Say that we take an endogenous money view on the role of credit, thus viewing a rising level of private debt in aggregate over time as an unambiguously bad thing. Most of the rise in private debt in OECD economies took place after the relinquishment of Bretton-Woods. Also, much of the time after Bretton-Woods' cancellation was plagued by conditions of high inflation (1971-1983) and/or asset market volatility and financial crisis (2000-2008). Worker compensation also began to disconnect from productivity growth right around 1971. The 1945 to 1970 period saw both higher economic growth in OECD countries and fewer problems of these kinds. What's to keep us from stating plainly that Bretton-Woods was the better system?
 
OK, on another note entirely, how do the relatively disappointing results from Europe in the wake of the implementation of austerity policies relate to Market Monetarism? Shouldn't the arguments that are used to downplay the seriousness of the fiscal cliff problem apply to the European situation as well? Also is the recent IMF paper that argues for a positive fiscal multiplier under liquidity trap conditions a reason for a rethink of Market Monetarism?

OK, Scott Sumner answers this question in one of his recent posts. Apparently NGDP growth was severely lacking in Europe in the last few years:

Recently I decided to take a look at the European numbers, but I never seem to be able to find NGDP numbers for the eurozone. Fortunately one of my best students ever (Garrett MacDonald) sent me the data. I knew it would be bad, but I expected bad like the US, not bad like Japan.

Eurozone NGDP is up only 2.47% since 2008:2. The ECB expects contraction in 2013. I could not find NGDP forecasts, but the deflator has been rising about 1.1% per year over the past nine quarters. So NGDP growth will probably be very low. A reasonable guesstimate is that three quarters from now the eurozone NGDP is likely to be up about 3% from 2008:2.

If you think that the 12.9% number for the US 5 year NGDP growth rate is horrible, how can we even begin to describe 3% NGDP growth over 5 years? Even accounting for the fact that American trend NGDP growth is a bit higher (4.7% per year over the 8 years before 2008:2, whereas in the eurozone the previous 8 years saw 4.1% annual NGDP growth), these numbers are simply astonishing.

http://www.themoneyillusion.com/?p=18161
 
If they *can* monetize debt without sending inflation soaring that is actually an optimistic scenario for the economy as a whole. But yeah, they'd have to break a promise or two.

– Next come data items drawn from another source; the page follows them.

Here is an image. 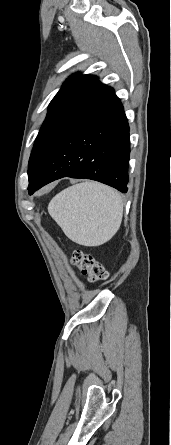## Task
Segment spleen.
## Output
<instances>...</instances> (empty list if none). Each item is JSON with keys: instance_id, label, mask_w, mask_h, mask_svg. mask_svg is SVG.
Here are the masks:
<instances>
[{"instance_id": "3e777b00", "label": "spleen", "mask_w": 171, "mask_h": 445, "mask_svg": "<svg viewBox=\"0 0 171 445\" xmlns=\"http://www.w3.org/2000/svg\"><path fill=\"white\" fill-rule=\"evenodd\" d=\"M48 212L70 240L84 246H99L119 230L123 201L113 188L86 181L54 196Z\"/></svg>"}]
</instances>
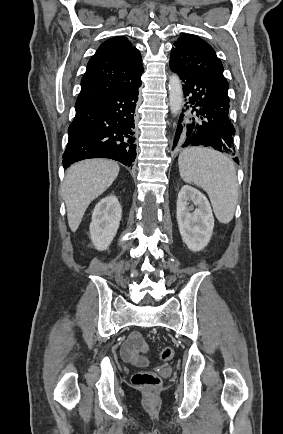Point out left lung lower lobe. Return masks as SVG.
<instances>
[{
  "instance_id": "0a47b994",
  "label": "left lung lower lobe",
  "mask_w": 283,
  "mask_h": 434,
  "mask_svg": "<svg viewBox=\"0 0 283 434\" xmlns=\"http://www.w3.org/2000/svg\"><path fill=\"white\" fill-rule=\"evenodd\" d=\"M182 80L185 105L180 114L174 144L207 146L232 154L234 127L230 124L228 89L169 61ZM234 161L239 163L238 158Z\"/></svg>"
}]
</instances>
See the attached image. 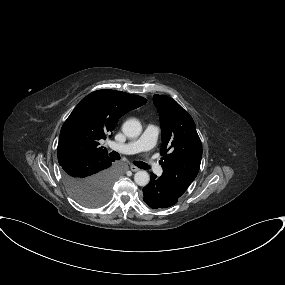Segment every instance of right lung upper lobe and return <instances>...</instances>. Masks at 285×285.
Returning <instances> with one entry per match:
<instances>
[{
  "instance_id": "right-lung-upper-lobe-1",
  "label": "right lung upper lobe",
  "mask_w": 285,
  "mask_h": 285,
  "mask_svg": "<svg viewBox=\"0 0 285 285\" xmlns=\"http://www.w3.org/2000/svg\"><path fill=\"white\" fill-rule=\"evenodd\" d=\"M146 99L114 90H98L83 98L63 124L57 157L60 165L91 155H107L99 140L111 133L118 119Z\"/></svg>"
}]
</instances>
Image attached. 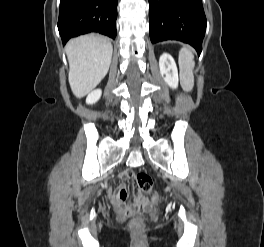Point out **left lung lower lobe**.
Masks as SVG:
<instances>
[{"label":"left lung lower lobe","mask_w":264,"mask_h":247,"mask_svg":"<svg viewBox=\"0 0 264 247\" xmlns=\"http://www.w3.org/2000/svg\"><path fill=\"white\" fill-rule=\"evenodd\" d=\"M149 19L152 43L178 40L201 53L207 24L202 0H149Z\"/></svg>","instance_id":"0a47b994"}]
</instances>
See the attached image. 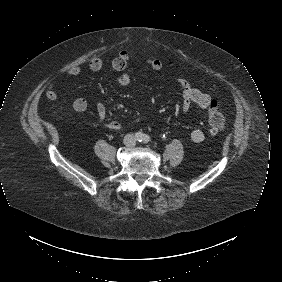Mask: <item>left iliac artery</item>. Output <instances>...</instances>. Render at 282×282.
<instances>
[{
  "label": "left iliac artery",
  "instance_id": "left-iliac-artery-1",
  "mask_svg": "<svg viewBox=\"0 0 282 282\" xmlns=\"http://www.w3.org/2000/svg\"><path fill=\"white\" fill-rule=\"evenodd\" d=\"M142 141L144 143H148L150 141V137L148 135H144Z\"/></svg>",
  "mask_w": 282,
  "mask_h": 282
}]
</instances>
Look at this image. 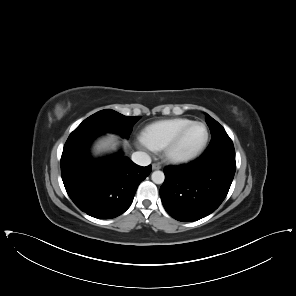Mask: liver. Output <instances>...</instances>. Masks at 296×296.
I'll use <instances>...</instances> for the list:
<instances>
[{"instance_id": "obj_1", "label": "liver", "mask_w": 296, "mask_h": 296, "mask_svg": "<svg viewBox=\"0 0 296 296\" xmlns=\"http://www.w3.org/2000/svg\"><path fill=\"white\" fill-rule=\"evenodd\" d=\"M118 136L114 134H108L106 137L99 139L93 147L95 154H100L103 152L114 151L119 145ZM124 147H128L129 144L126 140L123 141Z\"/></svg>"}]
</instances>
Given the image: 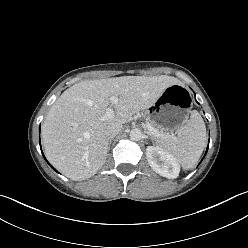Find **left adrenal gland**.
I'll list each match as a JSON object with an SVG mask.
<instances>
[{"label": "left adrenal gland", "mask_w": 248, "mask_h": 248, "mask_svg": "<svg viewBox=\"0 0 248 248\" xmlns=\"http://www.w3.org/2000/svg\"><path fill=\"white\" fill-rule=\"evenodd\" d=\"M152 142L154 141V138H152V137H148Z\"/></svg>", "instance_id": "left-adrenal-gland-1"}]
</instances>
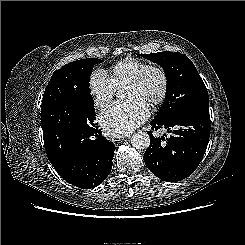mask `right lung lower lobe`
I'll return each mask as SVG.
<instances>
[{"label": "right lung lower lobe", "instance_id": "obj_1", "mask_svg": "<svg viewBox=\"0 0 245 245\" xmlns=\"http://www.w3.org/2000/svg\"><path fill=\"white\" fill-rule=\"evenodd\" d=\"M43 127L46 154L54 169L68 183L91 189L111 172L114 144L100 130Z\"/></svg>", "mask_w": 245, "mask_h": 245}]
</instances>
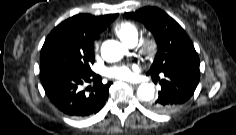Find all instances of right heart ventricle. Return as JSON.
Instances as JSON below:
<instances>
[{"label": "right heart ventricle", "mask_w": 236, "mask_h": 135, "mask_svg": "<svg viewBox=\"0 0 236 135\" xmlns=\"http://www.w3.org/2000/svg\"><path fill=\"white\" fill-rule=\"evenodd\" d=\"M112 31L126 45L136 44L140 35L139 27L129 20L116 23Z\"/></svg>", "instance_id": "right-heart-ventricle-1"}]
</instances>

In Steve Keen's model, the final situation is one in which both GDP and inflation go sharply and increasingly negative while private debt-to-GDP goes to infinity. If the effect of monetary policy ends up being that the Great Moderation is for all intents and purposes restored and the trend in private debt is sent back to it's exponential curve, the resulting extreme deflation would in my estimation make non-inflationary monetization of debt possible. Maybe this is what we're beginning to see unfold.
 
LMFAO buying corporate debt and then selling government debt to corporations is not a particularly sneaking way of monetizing debt. Bernanke is getting around his oath on a technicality.
 
That could make sense, although there were already fairly high expectations that those elections would go as they did before they happened.
 
http://www.clevelandfed.org/research/commentary/2004/nov.pdf

I was alerted to this Fed paper which (I've been explained) argues that TIPS spreads understate inflation expectations because regular treasuries sometimes have a liquidity premium due to conditions under which people look for nominal rather than real revenue, for example to service debts.

I may comment on it further as I analyze it more elaborately.